◆ ARTICLE
Hi Lohith

In HDFS there is a provision to call Name node recovery.  As part of this
operation if suppose the HLog belongs to a RS and the lease is held by that
RS, the master invokes a command on Namenode to recover the lease.  The RS
which owns the HLog relinquishes it and the Namenode will become the owner.
so now master will be able to parse the HLog and give it for splitting.

Hope am clear.  

Thanks & Regards
Ram


-----Original Message-----
From: lohit [mailto:lohit.vijayar...@gmail.com] 
Sent: Friday, August 05, 2011 9:06 AM
To: user@hbase.apache.org
Subject: Re: Apparent data loss on 90.4 rc2 after partial zookeeper network
partition (on MapR)

2011/8/4 Ryan Rawson <ryano...@gmail.com>

> Yes, that is what JD is referring to, the so-called IO fence.
>
> It works like so:
> - regionserver is appending to an HLog, continues to do so, hasnt
> gotten the ZK "kill yourself signal" yet
> - hmaster splits the logs
> - the hmaster yanks the writer from under the regionserver, and the RS
> then starts to kill itself
>
Can you tell more about how this is done with HDFS. If RS has the lease, how
did master get hold of that lease. Or is it removing file?

◆ JOB A
In the email, who becomes the owner of the HLog once the regionserver gives it up?
The email and the rows that follow have nothing to do with each other.

◆ SOURCE DATA
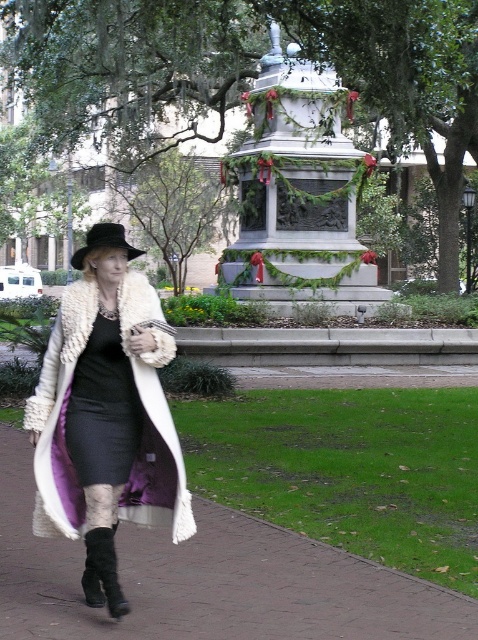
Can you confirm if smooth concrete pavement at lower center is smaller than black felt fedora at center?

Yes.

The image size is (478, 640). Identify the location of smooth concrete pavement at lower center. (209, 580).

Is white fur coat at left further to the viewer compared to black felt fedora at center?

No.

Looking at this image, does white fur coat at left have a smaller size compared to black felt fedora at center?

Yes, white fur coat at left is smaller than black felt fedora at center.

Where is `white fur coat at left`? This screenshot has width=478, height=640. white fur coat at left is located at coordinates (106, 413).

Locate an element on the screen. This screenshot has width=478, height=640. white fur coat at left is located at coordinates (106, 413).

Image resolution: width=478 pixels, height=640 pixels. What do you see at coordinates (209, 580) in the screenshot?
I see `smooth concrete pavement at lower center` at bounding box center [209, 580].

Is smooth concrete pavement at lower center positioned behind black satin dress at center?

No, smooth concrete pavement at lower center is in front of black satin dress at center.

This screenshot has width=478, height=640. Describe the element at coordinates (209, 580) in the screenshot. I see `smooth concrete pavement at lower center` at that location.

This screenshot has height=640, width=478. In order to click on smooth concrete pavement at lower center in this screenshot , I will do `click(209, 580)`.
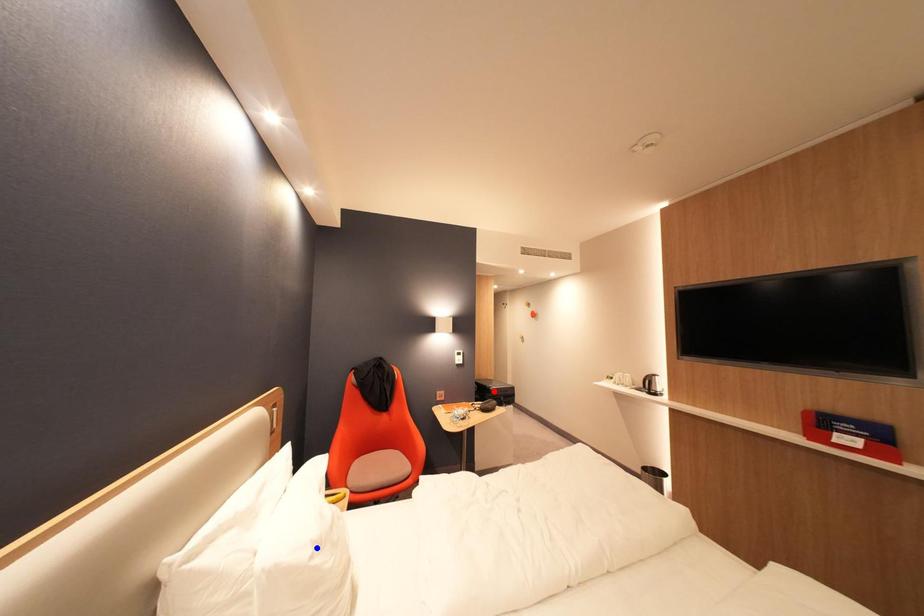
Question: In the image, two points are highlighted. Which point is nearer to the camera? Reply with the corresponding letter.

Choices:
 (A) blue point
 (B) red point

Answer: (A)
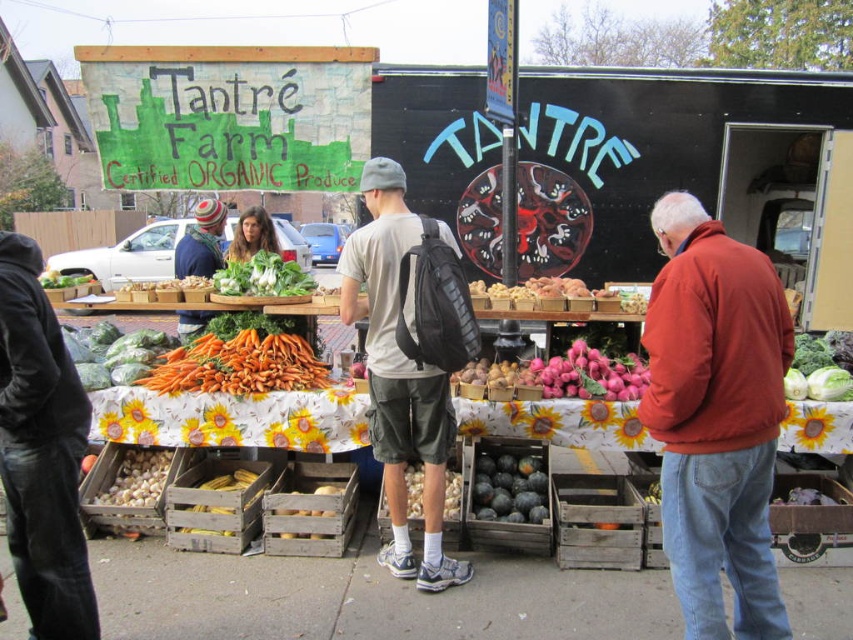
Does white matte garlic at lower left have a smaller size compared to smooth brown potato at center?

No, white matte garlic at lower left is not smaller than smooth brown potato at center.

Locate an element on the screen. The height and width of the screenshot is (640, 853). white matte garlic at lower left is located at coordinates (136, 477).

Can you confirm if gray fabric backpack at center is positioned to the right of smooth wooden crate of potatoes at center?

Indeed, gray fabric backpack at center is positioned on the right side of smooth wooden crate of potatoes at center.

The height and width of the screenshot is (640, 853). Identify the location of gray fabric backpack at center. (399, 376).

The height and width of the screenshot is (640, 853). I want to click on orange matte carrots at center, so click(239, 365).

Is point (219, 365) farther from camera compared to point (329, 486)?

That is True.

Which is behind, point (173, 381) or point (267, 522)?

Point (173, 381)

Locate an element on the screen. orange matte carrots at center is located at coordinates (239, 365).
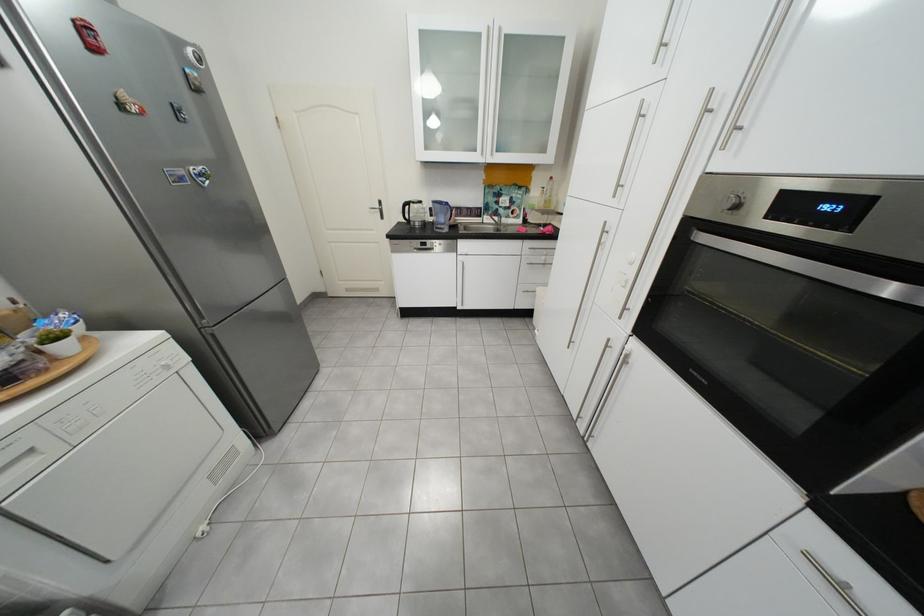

---

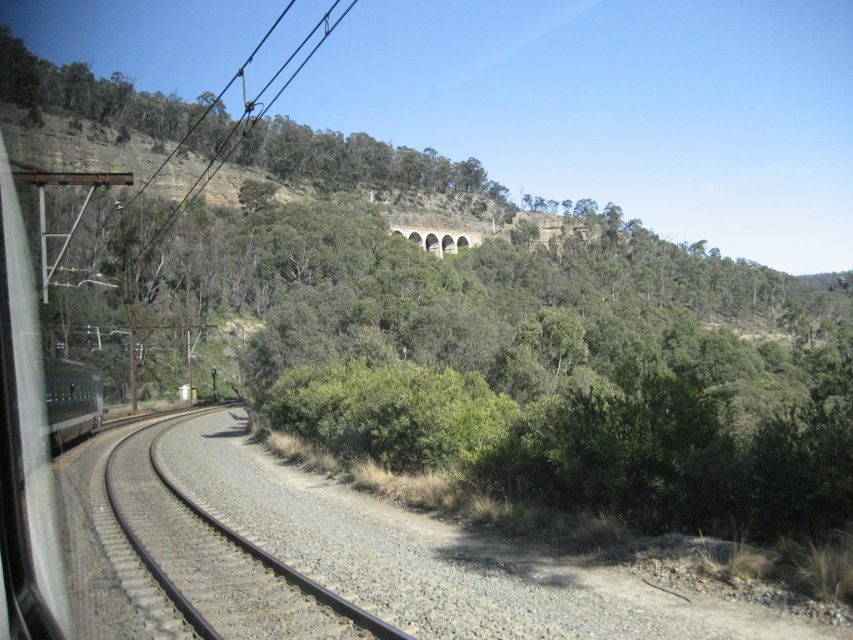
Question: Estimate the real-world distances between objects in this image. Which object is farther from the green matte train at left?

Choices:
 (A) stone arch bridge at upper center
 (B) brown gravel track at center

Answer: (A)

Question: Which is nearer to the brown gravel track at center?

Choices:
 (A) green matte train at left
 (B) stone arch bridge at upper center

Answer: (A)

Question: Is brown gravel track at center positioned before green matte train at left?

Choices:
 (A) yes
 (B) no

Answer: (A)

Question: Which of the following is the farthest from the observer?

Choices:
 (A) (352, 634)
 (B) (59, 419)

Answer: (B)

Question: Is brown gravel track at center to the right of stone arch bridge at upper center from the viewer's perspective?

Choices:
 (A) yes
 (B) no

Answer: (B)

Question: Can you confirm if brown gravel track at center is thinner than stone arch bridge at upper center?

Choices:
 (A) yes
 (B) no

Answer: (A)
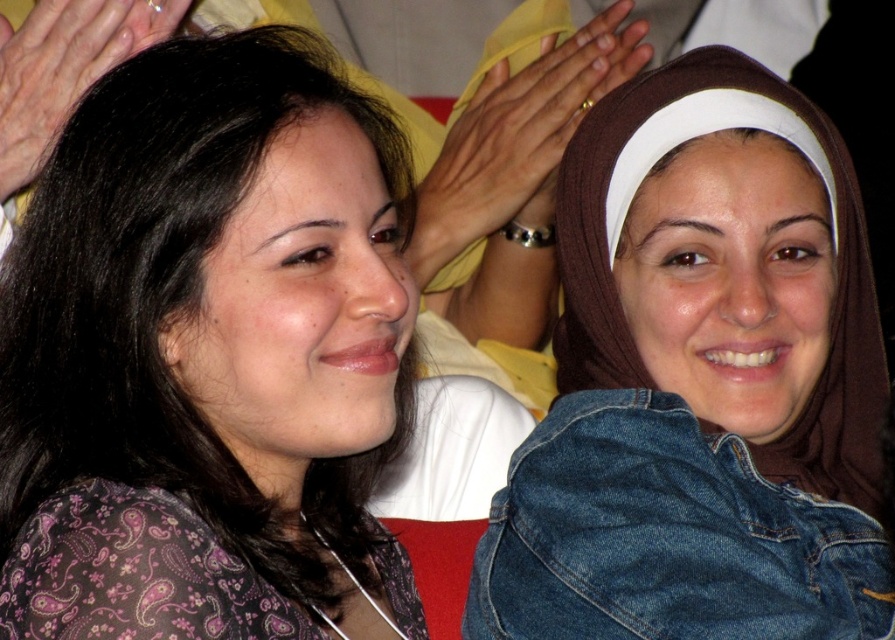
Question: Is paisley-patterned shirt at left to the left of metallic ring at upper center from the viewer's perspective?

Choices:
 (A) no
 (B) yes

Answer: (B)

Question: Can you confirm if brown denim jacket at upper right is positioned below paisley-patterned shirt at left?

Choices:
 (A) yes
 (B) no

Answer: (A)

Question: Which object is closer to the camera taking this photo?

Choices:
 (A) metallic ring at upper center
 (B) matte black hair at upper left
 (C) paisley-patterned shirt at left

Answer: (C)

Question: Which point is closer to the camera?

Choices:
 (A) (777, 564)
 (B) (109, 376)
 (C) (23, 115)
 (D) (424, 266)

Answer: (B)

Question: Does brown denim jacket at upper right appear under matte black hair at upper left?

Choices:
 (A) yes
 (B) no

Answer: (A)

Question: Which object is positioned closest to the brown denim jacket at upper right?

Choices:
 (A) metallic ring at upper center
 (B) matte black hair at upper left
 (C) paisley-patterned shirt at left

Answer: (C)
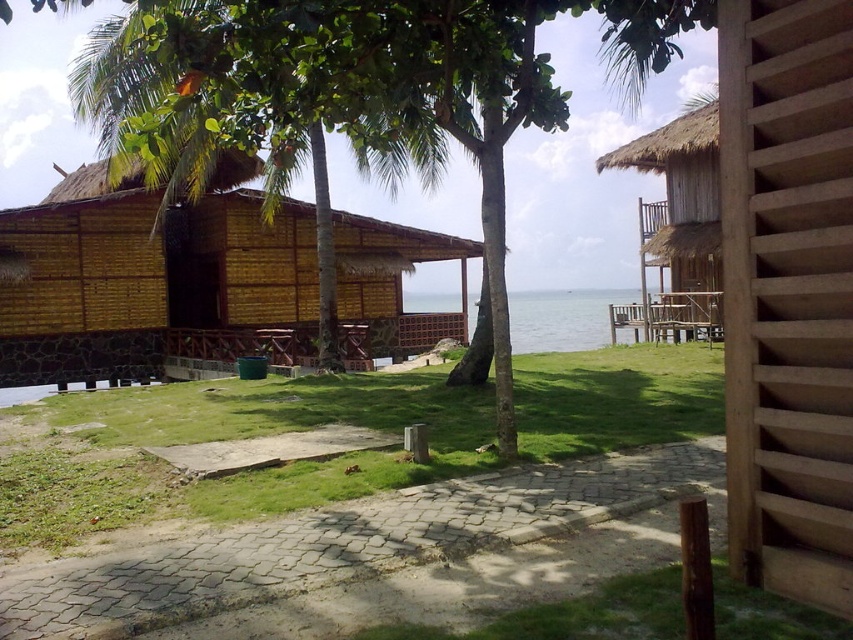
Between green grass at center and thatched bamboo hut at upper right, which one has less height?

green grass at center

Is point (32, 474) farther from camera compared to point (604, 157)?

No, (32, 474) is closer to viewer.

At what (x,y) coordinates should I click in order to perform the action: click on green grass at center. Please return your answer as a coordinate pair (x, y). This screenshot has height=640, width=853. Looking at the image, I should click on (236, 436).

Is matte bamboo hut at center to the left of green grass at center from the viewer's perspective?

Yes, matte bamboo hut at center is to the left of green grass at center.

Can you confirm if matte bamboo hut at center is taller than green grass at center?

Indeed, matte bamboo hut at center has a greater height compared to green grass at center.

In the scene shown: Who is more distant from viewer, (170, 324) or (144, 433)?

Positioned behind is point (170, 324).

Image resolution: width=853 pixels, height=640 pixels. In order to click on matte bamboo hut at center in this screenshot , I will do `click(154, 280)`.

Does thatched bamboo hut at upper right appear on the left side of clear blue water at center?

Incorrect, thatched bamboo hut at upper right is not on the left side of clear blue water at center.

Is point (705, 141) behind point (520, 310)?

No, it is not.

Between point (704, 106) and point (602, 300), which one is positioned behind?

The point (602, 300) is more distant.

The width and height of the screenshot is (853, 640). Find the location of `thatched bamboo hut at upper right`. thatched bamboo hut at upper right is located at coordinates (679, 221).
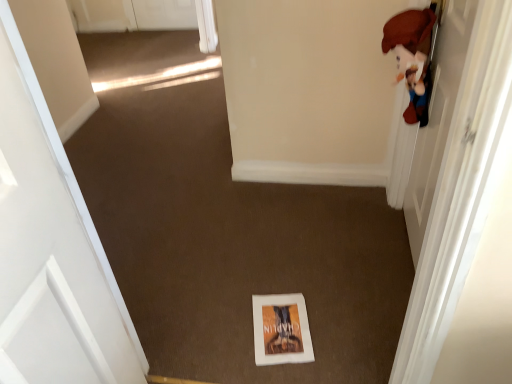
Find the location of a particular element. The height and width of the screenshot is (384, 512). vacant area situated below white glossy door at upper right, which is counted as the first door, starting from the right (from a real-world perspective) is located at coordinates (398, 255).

◆ JOB B
In the first block of rows, duplicate the lines starting at the line containing "Can you confirm if smooth" and ending at the line containing "The image size".

◆ COMPLETE RESPONSE A
The Namenode becomes the owner of the HLog.

◆ COMPLETE RESPONSE B
Can you confirm if smooth concrete pavement at lower center is smaller than black felt fedora at center?

Yes.

The image size is (478, 640). Identify the location of smooth concrete pavement at lower center. (209, 580).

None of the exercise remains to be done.